TEXTO PROPORCIONADO ::
- - - - -
Dentro de un par de horas tengo una cita con el dentista (la palabra odontólogo me aterra). No deja de sorprenderme que para mi lengua exploradora sea un Cañón del Colorado lo que, al palparlo con el dedo o mirarlo en el espejo, es apenas un fosa donde no cabría un zancudo. Para destensarme leo un poco al azar y encuentro una fábula titulada, casualmente, “El vaso roto”. Voy a tratar de resumirla en el poco tiempo que me queda, aprovechando que rozar la sierra me pone, al menos en apariencia, meditativo y filosófico.

El “Vaso roto” es un cuento anónimo y medieval que trata de dos hombres de una aldea. Uno de ellos, que llamaremos “R”, tenía un vaso de buen vino lleno hasta el tope y el otro, que llamaremos “T”, le decía:

—Vamos a compartirlo, mira que son uvas de nuestra viña.

R buscó la solución más simple para zanjar la cuestión. Se bebió el vino y le dijo a T:

—Se ha derramado. Debe ser culpa de algún violento envidioso y cizañero.

A lo que T respondió:

—Ya que está vació, vamos a compartir el vaso que es de un cristal muy valioso proveniente del sílice y el níquel de las minas de la aldea y moldeado en nuestros hornos.

Cuando las peticiones y reclamos de T se hicieron insoportables, R decidió acabar con la discusión y la posibilidad de compartir. Rompió el vaso en cien pedazos y le dijo a su vecino:

—Vinieron las tropas del Emperador y lo destrozaron.

Con este acto, T perdió toda esperanza y dejó de molestar.

Lo que T ignoraba es que desde el principio esa era la intención de R. Sin el vino y sin el vaso podía apoderarse del negocio que más le interesaba: vender los despojos, los fragmentos. Claro que el negocio de producir vino y vasos era una posibilidad interesante, duradera, pero había que llegar a acuerdos y unir voluntades. Más eficaz y rentable era fracturar y vender lo que ya había, agarrarse toda la ganancia y luego marcharse de la aldea.

Esta fábula me recuerda a Venezuela y a quienes han acabado con el contenido y el contenedor de nuestro patrimonio. Ese vino derramado no es solo la sangre de los jóvenes que han muerto enfrentándose a una fuerza desproporcionada, incluye a aquellos cuyas vidas han envenenado con reclusiones vejatorias e indignas que dejan una huella permanente. Y es también la alegría de vivir y la emoción y la fe creadora de millones, tanto los que se van como los que no logran irse y los que no conciben abandonar el país que una vez nos enseñó a darle la bienvenida al mundo y nunca a decirle adiós a nuestros hijos.
- - - - -
TAREA PROPUESTA :: Prolongue la crónica sobre la fábula del vaso roto a partir de su última oración. El listado que aparece a continuación es material aparte, sin relación con la crónica.
- - - - -
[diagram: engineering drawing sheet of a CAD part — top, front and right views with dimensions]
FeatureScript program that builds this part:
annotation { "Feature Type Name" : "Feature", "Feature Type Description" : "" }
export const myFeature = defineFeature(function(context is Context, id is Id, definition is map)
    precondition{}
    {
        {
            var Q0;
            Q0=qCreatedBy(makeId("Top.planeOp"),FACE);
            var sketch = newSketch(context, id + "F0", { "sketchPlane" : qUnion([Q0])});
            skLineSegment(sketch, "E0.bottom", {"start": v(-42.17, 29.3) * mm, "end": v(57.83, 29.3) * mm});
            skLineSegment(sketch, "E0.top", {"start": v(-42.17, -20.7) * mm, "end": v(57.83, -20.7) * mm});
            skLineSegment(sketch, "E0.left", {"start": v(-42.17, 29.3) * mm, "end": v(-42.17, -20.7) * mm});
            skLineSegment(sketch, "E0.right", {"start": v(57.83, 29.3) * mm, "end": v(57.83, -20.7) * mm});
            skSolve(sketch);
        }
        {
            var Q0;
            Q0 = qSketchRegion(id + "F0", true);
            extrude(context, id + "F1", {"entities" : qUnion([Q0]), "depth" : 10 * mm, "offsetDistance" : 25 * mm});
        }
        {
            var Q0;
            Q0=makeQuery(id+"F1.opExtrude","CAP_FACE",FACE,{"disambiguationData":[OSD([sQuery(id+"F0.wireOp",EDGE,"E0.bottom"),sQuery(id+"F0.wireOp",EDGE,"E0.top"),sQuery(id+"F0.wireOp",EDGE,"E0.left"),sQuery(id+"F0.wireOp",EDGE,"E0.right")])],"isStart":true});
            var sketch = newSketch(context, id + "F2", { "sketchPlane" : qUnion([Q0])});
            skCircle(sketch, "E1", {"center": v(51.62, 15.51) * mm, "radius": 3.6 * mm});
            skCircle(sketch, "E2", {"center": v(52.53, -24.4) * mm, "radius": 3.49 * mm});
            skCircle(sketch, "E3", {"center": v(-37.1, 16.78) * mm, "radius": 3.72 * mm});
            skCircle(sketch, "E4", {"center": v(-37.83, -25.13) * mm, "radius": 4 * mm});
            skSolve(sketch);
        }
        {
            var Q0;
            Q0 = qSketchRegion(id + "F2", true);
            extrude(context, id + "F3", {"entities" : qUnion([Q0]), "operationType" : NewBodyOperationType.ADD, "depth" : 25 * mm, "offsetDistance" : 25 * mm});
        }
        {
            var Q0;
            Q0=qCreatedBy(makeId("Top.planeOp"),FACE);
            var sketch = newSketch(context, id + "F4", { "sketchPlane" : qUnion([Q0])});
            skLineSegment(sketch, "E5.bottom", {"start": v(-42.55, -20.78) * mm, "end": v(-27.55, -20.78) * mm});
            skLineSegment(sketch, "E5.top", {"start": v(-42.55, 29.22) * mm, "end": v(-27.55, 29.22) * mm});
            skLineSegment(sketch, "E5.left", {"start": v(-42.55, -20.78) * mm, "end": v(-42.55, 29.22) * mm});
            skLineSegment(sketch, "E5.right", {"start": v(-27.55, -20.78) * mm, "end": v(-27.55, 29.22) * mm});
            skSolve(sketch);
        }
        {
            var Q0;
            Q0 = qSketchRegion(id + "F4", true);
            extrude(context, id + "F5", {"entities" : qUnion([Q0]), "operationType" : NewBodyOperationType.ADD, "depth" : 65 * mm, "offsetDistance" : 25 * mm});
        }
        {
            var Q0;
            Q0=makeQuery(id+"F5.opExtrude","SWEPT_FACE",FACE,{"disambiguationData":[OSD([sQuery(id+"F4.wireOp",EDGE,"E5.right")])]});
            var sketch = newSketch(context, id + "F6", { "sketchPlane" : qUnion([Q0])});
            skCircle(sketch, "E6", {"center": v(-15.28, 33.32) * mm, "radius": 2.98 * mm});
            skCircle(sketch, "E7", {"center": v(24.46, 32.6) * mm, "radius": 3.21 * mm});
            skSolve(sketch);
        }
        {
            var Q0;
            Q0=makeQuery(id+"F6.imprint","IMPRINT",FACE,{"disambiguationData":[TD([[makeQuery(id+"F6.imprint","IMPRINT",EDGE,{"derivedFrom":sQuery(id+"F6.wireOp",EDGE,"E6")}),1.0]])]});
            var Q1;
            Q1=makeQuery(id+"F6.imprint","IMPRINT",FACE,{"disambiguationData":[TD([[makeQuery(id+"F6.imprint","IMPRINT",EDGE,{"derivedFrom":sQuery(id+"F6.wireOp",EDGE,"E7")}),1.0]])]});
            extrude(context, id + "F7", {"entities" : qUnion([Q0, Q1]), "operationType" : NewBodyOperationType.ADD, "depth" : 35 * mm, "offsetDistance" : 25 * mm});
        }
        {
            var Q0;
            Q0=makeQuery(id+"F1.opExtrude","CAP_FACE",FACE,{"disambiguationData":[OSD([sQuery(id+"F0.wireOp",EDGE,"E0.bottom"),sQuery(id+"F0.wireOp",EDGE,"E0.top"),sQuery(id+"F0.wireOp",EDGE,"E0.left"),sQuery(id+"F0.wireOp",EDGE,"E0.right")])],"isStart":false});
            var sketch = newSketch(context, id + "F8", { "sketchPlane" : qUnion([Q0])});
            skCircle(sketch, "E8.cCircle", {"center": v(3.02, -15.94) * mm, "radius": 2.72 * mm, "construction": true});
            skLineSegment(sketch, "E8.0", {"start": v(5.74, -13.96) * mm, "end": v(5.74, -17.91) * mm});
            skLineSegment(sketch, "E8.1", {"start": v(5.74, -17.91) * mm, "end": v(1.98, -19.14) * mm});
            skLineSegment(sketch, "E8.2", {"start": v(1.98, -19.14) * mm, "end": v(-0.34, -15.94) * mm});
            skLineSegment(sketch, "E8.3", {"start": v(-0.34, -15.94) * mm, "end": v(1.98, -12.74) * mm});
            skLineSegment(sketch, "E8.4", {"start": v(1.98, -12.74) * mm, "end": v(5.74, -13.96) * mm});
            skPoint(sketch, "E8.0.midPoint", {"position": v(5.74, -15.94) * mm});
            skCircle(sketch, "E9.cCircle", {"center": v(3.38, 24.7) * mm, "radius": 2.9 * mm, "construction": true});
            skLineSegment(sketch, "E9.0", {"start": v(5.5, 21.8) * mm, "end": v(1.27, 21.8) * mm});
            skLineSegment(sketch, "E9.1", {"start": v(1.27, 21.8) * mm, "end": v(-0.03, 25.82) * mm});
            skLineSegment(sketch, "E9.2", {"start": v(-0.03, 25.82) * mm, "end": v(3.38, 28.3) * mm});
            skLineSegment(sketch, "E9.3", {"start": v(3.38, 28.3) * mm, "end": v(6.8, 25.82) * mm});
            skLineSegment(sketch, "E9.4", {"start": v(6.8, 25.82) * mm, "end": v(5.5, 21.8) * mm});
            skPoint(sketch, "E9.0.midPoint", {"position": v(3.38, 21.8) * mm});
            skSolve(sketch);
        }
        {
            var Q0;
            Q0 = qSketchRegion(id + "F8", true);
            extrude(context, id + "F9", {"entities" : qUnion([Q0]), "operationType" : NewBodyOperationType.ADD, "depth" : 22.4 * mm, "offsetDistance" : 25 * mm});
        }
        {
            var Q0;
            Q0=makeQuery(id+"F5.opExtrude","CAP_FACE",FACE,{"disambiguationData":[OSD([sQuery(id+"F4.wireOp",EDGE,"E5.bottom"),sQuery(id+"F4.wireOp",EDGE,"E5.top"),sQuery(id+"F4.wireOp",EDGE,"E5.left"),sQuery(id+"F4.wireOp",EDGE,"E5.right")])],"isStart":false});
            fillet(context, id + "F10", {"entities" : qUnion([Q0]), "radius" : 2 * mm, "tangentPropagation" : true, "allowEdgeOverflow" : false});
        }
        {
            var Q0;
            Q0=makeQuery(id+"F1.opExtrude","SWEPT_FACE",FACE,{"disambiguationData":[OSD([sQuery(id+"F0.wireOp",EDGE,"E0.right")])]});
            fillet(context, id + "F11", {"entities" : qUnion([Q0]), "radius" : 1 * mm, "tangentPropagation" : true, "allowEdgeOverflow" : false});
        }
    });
- - - - -
RESPUESTA AL EJERCICIO ::
El vaso representa las estructuras que nos permiten ponernos de acuerdo, compensar y equilibrar las fuerzas, contener los excesos de soberbia, de abuso, los delirios de grandeza y eternidad. Es tan beneficioso e iluminador sentir que el país te acoge, te contiene con justicia, te protege, te integra, te respeta, te escucha, te da seguridad, te ayuda a compartir, a salvaguardar, a dejarlo mejor de lo que lo encontraste, a darle un destino y un epicentro a tu familia, a ser fisiológicamente un venezolano, pues en él cumples tu funciones vitales, y no pertenecer a tu patria solo de alma, pensamientos y una melancolía tan agotadora como fanfarrona e inútil.

Sobre los despojos y los fragmentos basta con ver una industria petrolera que se carcome y decrece mientras sigue haciendo multimillonarios en una élite, o la extracción de minerales que acaban con nuestra naturaleza más profunda, o la industria de la droga, el negocio más ajustado a la doctrina de los vasos rotos y los despojos.

Este gobierno le ha entregado a la historia de la humanidad no solo un ejemplo de autodestrucción, esgrime también una posibilidad aún más terrible y peligrosa: pretende demostrar que una manera de apoderarse enteramente de un país es hacerlo irrecuperable, despreciable, al punto que la inmensa mayoría opuesta a ese plan macabro diga extenuada: “Ya no hay remedio”, y sea en ese último suspiro donde busquemos la paz.